»»
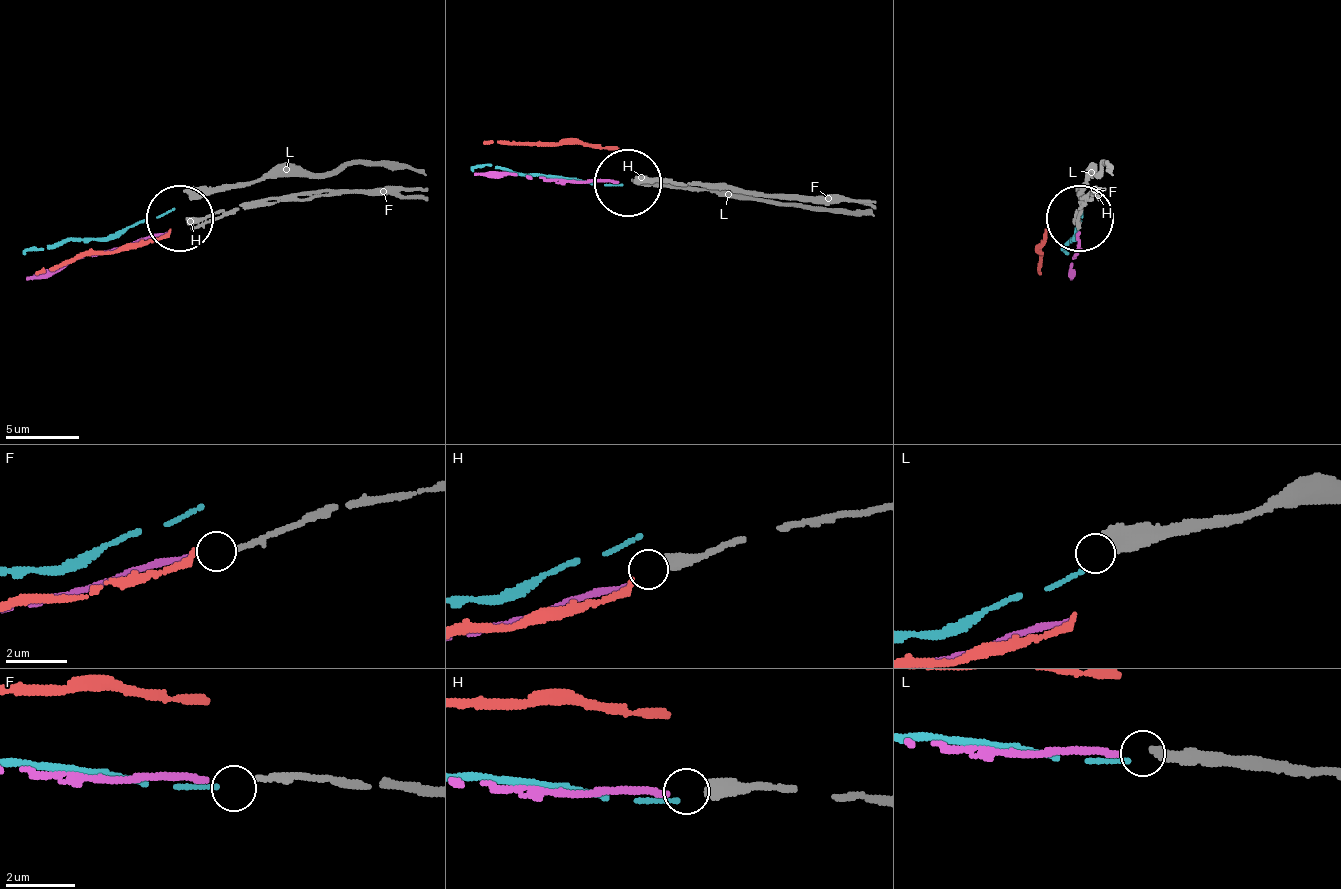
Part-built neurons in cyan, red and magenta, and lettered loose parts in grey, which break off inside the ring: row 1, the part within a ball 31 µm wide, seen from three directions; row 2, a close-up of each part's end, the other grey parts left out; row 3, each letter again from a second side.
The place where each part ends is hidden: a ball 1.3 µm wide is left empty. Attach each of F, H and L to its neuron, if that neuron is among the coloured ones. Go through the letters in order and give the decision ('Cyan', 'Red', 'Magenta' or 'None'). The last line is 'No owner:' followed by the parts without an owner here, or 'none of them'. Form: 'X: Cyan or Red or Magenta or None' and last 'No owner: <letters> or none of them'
F: None
H: None
L: None
No owner: F, H, L

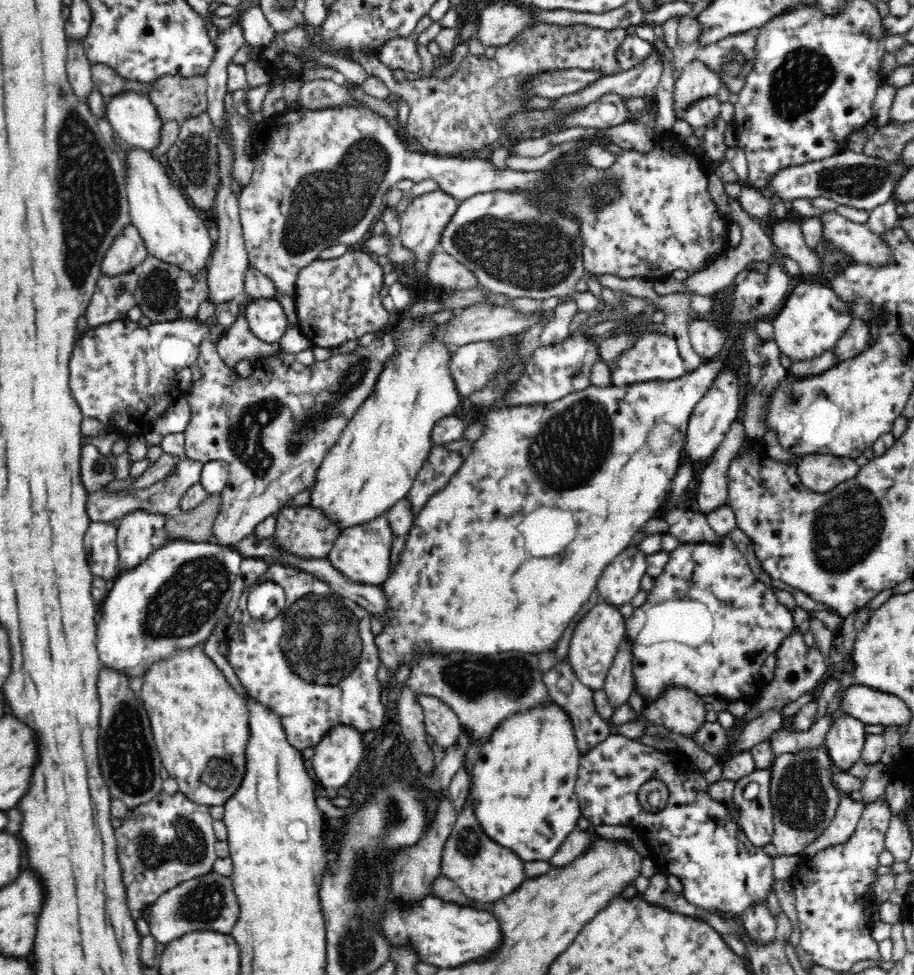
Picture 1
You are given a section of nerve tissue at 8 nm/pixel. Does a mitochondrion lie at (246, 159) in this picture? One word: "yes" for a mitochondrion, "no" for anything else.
no

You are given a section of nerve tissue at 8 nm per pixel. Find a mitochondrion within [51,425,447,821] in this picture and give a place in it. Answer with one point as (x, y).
(320, 641)

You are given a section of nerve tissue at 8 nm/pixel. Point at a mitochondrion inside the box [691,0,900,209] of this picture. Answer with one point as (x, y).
(800, 83)

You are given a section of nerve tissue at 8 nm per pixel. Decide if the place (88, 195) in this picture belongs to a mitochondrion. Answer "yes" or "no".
yes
««
■ **Work instruction**: All that's required is the material above repeated exactly, minus any picture.

■ **Completed exercise**:
Part-built neurons in cyan, red and magenta, and lettered loose parts in grey, which break off inside the ring: row 1, the part within a ball 31 µm wide, seen from three directions; row 2, a close-up of each part's end, the other grey parts left out; row 3, each letter again from a second side.
The place where each part ends is hidden: a ball 1.3 µm wide is left empty. Attach each of F, H and L to its neuron, if that neuron is among the coloured ones. Go through the letters in order and give the decision ('Cyan', 'Red', 'Magenta' or 'None'). The last line is 'No owner:' followed by the parts without an owner here, or 'none of them'. Form: 'X: Cyan or Red or Magenta or None' and last 'No owner: <letters> or none of them'
F: None
H: None
L: None
No owner: F, H, L

Picture 1
You are given a section of nerve tissue at 8 nm/pixel. Does a mitochondrion lie at (246, 159) in this picture? One word: "yes" for a mitochondrion, "no" for anything else.
no

You are given a section of nerve tissue at 8 nm per pixel. Find a mitochondrion within [51,425,447,821] in this picture and give a place in it. Answer with one point as (x, y).
(320, 641)

You are given a section of nerve tissue at 8 nm/pixel. Point at a mitochondrion inside the box [691,0,900,209] of this picture. Answer with one point as (x, y).
(800, 83)

You are given a section of nerve tissue at 8 nm per pixel. Decide if the place (88, 195) in this picture belongs to a mitochondrion. Answer "yes" or "no".
yes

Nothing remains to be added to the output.